=== Source records ===
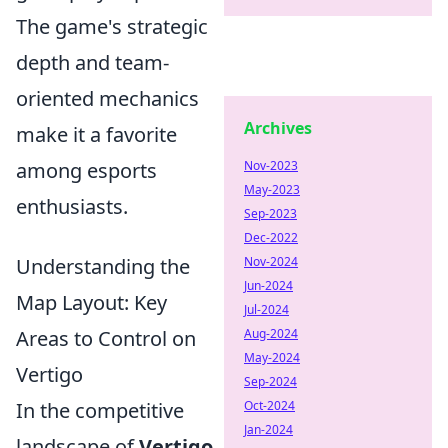
The game's strategic
depth and team-
oriented mechanics
Archives
make it a favorite
among esports
Nov-2023
May-2023
enthusiasts.
Sep-2023
Dec-2022
Understanding the
Nov-2024
Jun-2024
Map Layout: Key
Jul-2024
Areas to Control on
Aug-2024
May-2024
Vertigo
Sep-2024
In the competitive
Oct-2024
Jan-2024
landscape of
Vertigo
,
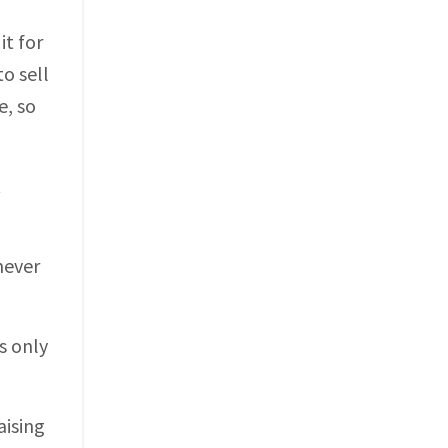
t for
to sell
e, so
t
never
s only
aising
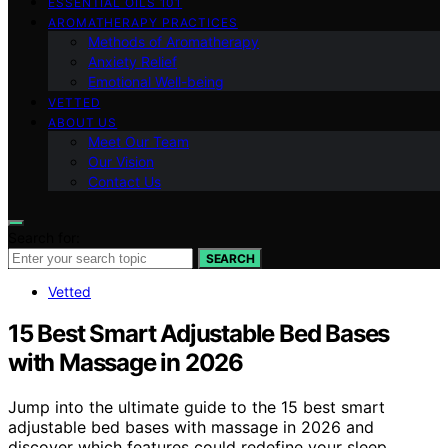
ESSENTIAL OILS 101
AROMATHERAPY PRACTICES
Methods of Aromatherapy
Anxiety Relief
Emotional Well-being
VETTED
ABOUT US
Meet Our Team
Our Vision
Contact Us
Search for:
SEARCH
Vetted
15 Best Smart Adjustable Bed Bases
with Massage in 2026
Jump into the ultimate guide to the 15 best smart
adjustable bed bases with massage in 2026 and
discover which features could redefine your sleep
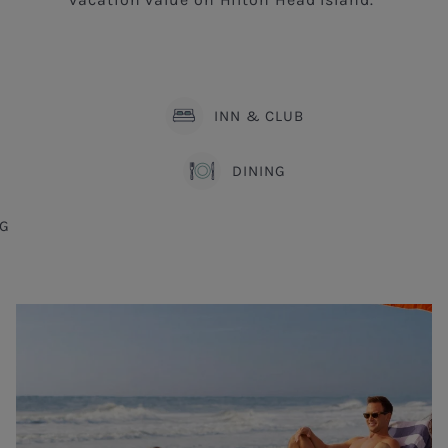
INN & CLUB
DINING
G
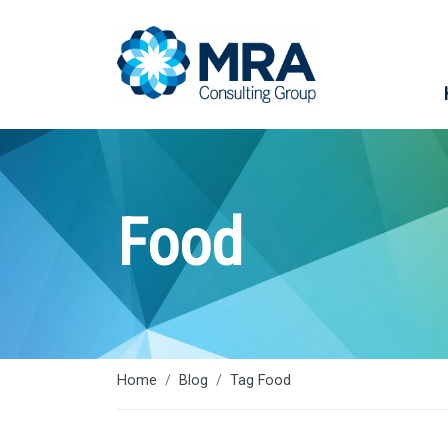
Food
Home
Blog
Tag Food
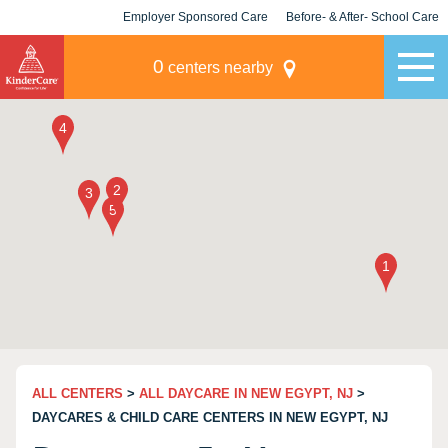
Employer Sponsored Care
Before- & After- School Care
KLC for Employers
Champions
0
centers nearby
ALL CENTERS
>
ALL DAYCARE IN NEW EGYPT, NJ
>
DAYCARES & CHILD CARE CENTERS IN NEW EGYPT, NJ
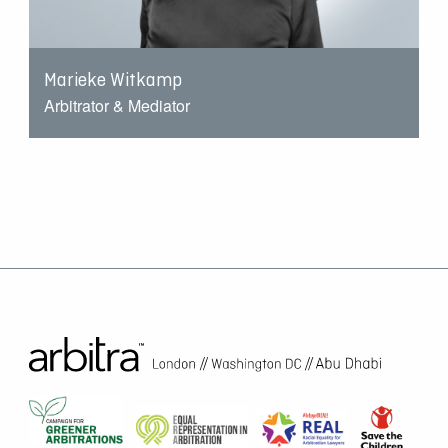
Marieke Witkamp
Arbitrator & Mediator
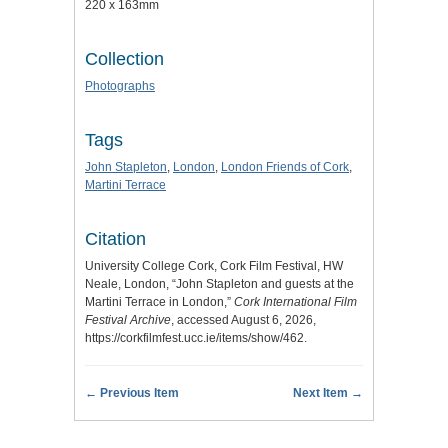
220 x 163mm
Collection
Photographs
Tags
John Stapleton
,
London
,
London Friends of Cork
,
Martini Terrace
Citation
University College Cork, Cork Film Festival, HW
Neale, London, “John Stapleton and guests at the
Martini Terrace in London,”
Cork International Film
Festival Archive
, accessed August 6, 2026,
https://corkfilmfest.ucc.ie/items/show/462
.
← Previous Item
Next Item →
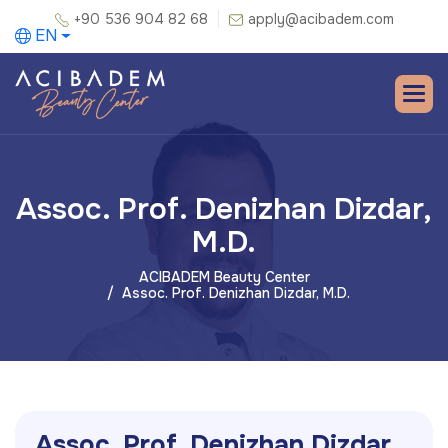
+90 536 904 82 68
apply@acibadem.com
EN
Assoc. Prof. Denizhan Dizdar,
M.D.
ACIBADEM Beauty Center
Assoc. Prof. Denizhan Dizdar, M.D.
A
s
s
o
c
.
P
r
o
f
.
D
e
n
i
z
h
a
n
D
i
z
d
a
r
,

=== Your goal ===
Your task is to copy the entries in full and exactly, without any images.

=== Answer space ===
The game's strategic
depth and team-
oriented mechanics
Archives
make it a favorite
among esports
Nov-2023
May-2023
enthusiasts.
Sep-2023
Dec-2022
Understanding the
Nov-2024
Jun-2024
Map Layout: Key
Jul-2024
Areas to Control on
Aug-2024
May-2024
Vertigo
Sep-2024
In the competitive
Oct-2024
Jan-2024
landscape of
Vertigo
,
t for
to sell
e, so
t
never
s only
aising
ESSENTIAL OILS 101
AROMATHERAPY PRACTICES
Methods of Aromatherapy
Anxiety Relief
Emotional Well-being
VETTED
ABOUT US
Meet Our Team
Our Vision
Contact Us
Search for:
SEARCH
Vetted
15 Best Smart Adjustable Bed Bases
with Massage in 2026
Jump into the ultimate guide to the 15 best smart
adjustable bed bases with massage in 2026 and
discover which features could redefine your sleep
INN & CLUB
DINING
G
Food
Home
Blog
Tag Food
Employer Sponsored Care
Before- & After- School Care
KLC for Employers
Champions
0
centers nearby
ALL CENTERS
>
ALL DAYCARE IN NEW EGYPT, NJ
>
DAYCARES & CHILD CARE CENTERS IN NEW EGYPT, NJ
Marieke Witkamp
Arbitrator & Mediator
220 x 163mm
Collection
Photographs
Tags
John Stapleton
,
London
,
London Friends of Cork
,
Martini Terrace
Citation
University College Cork, Cork Film Festival, HW
Neale, London, “John Stapleton and guests at the
Martini Terrace in London,”
Cork International Film
Festival Archive
, accessed August 6, 2026,
https://corkfilmfest.ucc.ie/items/show/462
.
← Previous Item
Next Item →
+90 536 904 82 68
apply@acibadem.com
EN
Assoc. Prof. Denizhan Dizdar,
M.D.
ACIBADEM Beauty Center
Assoc. Prof. Denizhan Dizdar, M.D.
A
s
s
o
c
.
P
r
o
f
.
D
e
n
i
z
h
a
n
D
i
z
d
a
r
,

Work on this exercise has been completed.